Selon l'information reçue, les dépenses sont moindres que prévu. L'emprunt de la Ville de Québec coûterait 6,3 millions $ par année au lieu des 8,34 millions $ annoncés lors de la tournée de présentation de l'amphithéâtre en 2011. Il y a toutefois 215 000 $ d'entretien préventif ajoutés au budget pour un total de 6,5 millions $.

C'est dans la colonne des revenus que ça se gâche. D'abord, le loyer de 2,94 millions $ espéré par le maire ne s'est jamais concrétisé. En vertu du bail signé avec Québecor, l'administration municipale doit éponger la moitié du déficit annuel du gestionnaire jusqu'à concurrence du montant du loyer, qui est de 2,5 millions $ sans équipe de hockey. Un premier déficit a été enregistré en 2015 et d'autres sont prévus pour quelques années encore.

Les ventes de billets ont rapporté environ 1 million $ en 2016 - la Ville reçoit 10 % du prix d'un billet jusqu'à concurrence de 4 $, sauf pour les Remparts et les pee-wee - mais 2,8 millions $ étaient attendus. Seulement 365 000 $ de revenus de taxes se sont ajoutés, soit l'équivalent de la facture transmise à TVA et au Centre Vidéotron, alors que l'administration Labeaume comptait sur le développement immobilier dans le secteur pour ramener 2 millions $ dans ses coffres.

Au final, selon l'opposition, les revenus de 2016 s'établissaient donc à 1,36 million $, loin des 7,74 millions $ désirés.

«La réalité, c'est que les contribuables de Québec devront payer 5,2 millions $ par année, soit huit fois plus que ce que le maire avait laissé miroiter en 2011», a déploré la chef de l'opposition, Anne Guérette. Celle-ci dit même craindre des coûts supplémentaires au fil du temps en raison de l'inflation, des taux d'intérêt qui ne peuvent que remonter et des frais d'entretien.

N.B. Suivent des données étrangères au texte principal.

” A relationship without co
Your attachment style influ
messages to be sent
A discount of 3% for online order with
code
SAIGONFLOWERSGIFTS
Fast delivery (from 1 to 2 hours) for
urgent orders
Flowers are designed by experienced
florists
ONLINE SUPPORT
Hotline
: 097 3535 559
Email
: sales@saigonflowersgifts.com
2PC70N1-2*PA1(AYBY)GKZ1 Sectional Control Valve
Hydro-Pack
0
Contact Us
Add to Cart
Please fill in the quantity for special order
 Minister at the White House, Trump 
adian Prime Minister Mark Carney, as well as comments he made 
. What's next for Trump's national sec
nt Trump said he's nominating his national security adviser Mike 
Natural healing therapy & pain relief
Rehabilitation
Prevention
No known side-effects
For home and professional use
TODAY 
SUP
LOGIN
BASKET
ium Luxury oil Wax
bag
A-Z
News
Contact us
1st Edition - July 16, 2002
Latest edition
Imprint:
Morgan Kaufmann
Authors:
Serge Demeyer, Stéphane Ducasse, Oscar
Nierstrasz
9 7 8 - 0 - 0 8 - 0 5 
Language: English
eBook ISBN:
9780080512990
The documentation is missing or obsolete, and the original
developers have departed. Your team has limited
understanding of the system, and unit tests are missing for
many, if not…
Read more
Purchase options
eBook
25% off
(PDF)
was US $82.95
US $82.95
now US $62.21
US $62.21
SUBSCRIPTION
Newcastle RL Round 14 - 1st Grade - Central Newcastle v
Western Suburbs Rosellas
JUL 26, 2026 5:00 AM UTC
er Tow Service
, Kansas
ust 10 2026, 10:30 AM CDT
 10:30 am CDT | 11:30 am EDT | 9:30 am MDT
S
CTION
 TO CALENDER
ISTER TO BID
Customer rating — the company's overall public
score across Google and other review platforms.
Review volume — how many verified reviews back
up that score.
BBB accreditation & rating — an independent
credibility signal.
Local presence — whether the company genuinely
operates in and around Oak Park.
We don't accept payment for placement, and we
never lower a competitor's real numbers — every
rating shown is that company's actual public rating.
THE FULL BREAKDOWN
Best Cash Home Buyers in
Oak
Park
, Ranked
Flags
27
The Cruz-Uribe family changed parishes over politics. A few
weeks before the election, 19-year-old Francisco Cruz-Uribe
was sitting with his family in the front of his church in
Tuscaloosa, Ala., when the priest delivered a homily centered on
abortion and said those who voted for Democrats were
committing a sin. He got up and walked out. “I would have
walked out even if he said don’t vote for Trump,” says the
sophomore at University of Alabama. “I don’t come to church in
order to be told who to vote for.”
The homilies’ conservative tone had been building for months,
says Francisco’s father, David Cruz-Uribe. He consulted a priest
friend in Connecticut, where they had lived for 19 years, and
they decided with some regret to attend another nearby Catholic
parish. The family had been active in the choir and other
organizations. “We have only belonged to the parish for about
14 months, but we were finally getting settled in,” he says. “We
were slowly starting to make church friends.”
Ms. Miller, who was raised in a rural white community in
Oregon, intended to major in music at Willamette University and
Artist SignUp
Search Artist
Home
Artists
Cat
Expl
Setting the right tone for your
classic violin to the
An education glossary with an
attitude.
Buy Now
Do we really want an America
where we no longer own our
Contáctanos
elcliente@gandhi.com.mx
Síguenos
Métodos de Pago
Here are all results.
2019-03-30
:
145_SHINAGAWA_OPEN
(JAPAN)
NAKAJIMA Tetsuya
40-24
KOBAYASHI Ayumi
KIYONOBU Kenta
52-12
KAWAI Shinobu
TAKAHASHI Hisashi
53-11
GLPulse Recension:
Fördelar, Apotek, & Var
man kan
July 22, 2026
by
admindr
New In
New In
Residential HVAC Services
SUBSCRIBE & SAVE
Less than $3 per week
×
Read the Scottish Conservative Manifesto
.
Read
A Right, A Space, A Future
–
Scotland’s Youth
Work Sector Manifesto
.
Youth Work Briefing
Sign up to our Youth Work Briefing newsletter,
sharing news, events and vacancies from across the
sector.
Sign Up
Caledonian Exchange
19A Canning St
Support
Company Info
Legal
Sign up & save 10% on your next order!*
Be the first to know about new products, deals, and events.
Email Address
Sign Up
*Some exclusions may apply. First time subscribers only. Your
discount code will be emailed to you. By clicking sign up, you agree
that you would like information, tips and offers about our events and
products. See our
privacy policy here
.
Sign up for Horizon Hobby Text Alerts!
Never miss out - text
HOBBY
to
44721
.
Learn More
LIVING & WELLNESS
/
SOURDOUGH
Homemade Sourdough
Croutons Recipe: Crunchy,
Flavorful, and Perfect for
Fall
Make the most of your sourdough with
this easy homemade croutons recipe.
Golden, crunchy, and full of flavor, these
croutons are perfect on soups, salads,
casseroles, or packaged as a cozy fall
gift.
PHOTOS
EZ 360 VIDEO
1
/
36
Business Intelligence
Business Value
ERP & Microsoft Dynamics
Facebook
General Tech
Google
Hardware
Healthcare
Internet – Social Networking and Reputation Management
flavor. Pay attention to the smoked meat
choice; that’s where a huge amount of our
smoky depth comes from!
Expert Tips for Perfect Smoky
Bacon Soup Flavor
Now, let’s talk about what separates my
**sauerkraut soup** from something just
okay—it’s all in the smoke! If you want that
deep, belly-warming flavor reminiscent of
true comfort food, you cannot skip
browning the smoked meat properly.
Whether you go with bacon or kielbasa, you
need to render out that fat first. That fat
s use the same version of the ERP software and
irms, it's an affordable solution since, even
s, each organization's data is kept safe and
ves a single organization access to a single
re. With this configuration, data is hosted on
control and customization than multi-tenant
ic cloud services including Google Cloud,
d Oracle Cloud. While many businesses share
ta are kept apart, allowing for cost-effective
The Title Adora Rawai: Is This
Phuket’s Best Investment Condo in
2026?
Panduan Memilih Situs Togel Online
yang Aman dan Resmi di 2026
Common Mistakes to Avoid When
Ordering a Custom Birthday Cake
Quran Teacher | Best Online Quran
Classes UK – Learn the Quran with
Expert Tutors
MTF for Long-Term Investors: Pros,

«On se pose de sérieuses questions sur le deal que le maire avait annoncé. On se pose la question aussi : est-ce que le maire aurait menti à la population ou ne sait-il tout simplement pas compter?» a-t-elle martelé.

Mme Guérette n'a pas voulu dire si à 5,2 millions $ par année, elle trouvait que l'amphithéâtre était une bonne affaire pour la Ville de Québec. «Ce n'est pas une question de trouver ça cher ou pas cher. C'est une question que le maire de Québec, quand il s'avance pour avoir un projet de centaines de millions de dollars, il doit donner l'information juste à ses citoyens et non pas faire miroiter des mirages», a-t-elle insisté.

Celle-ci a fait un rapprochement avec le service rapide par bus (SRB) : «Il est en train de répéter le même pattern. Il va nous faire encore une tournée de promotion en nous vendant du rêve pis qui récolte les conséquences réelles en bout de ligne? Les payeurs de taxes de Québec.»

Taux plus avantageux

Vérification faite, le vice-président du comité exécutif, Jonatan Julien, affirme que les dépenses sont plutôt de 5,33 millions $ grâce principalement à des taux d'intérêt plus avantageux que ceux budgétés. Les ventes de billets ayant rapporté un peu plus qu'indiqué, les revenus réels sont, eux, plus élevés à 1,63 million $. La différence est donc de 3,7 millions $.

M. Julien admet que le déficit est plus important qu'anticipé. Il se montre toutefois «très confiant» qu'à «court ou moyen terme», il sera possible d'aller chercher des revenus de taxes supplémentaires de 2 millions $ par année autour du Centre Vidéotron. «Ça va être assez aisément atteint», croit-il.

L'absence de loyer, ou plutôt le remboursement obligé de celui-ci, agace un peu plus le conseiller municipal, mais il démontre de la patience. «On espère que ça va se régulariser», dit-il.

En bout de ligne, M. Julien estime que «ça reste une excellente affaire pour la Ville sur la perspective de l'actif qu'on détient et qui vaut 370 millions $».

En bout de ligne, M. Julien estime que «ça reste une excellente affaire pour la Ville sur la perspective de l'actif qu'on détient et qui vaut 370 millions $».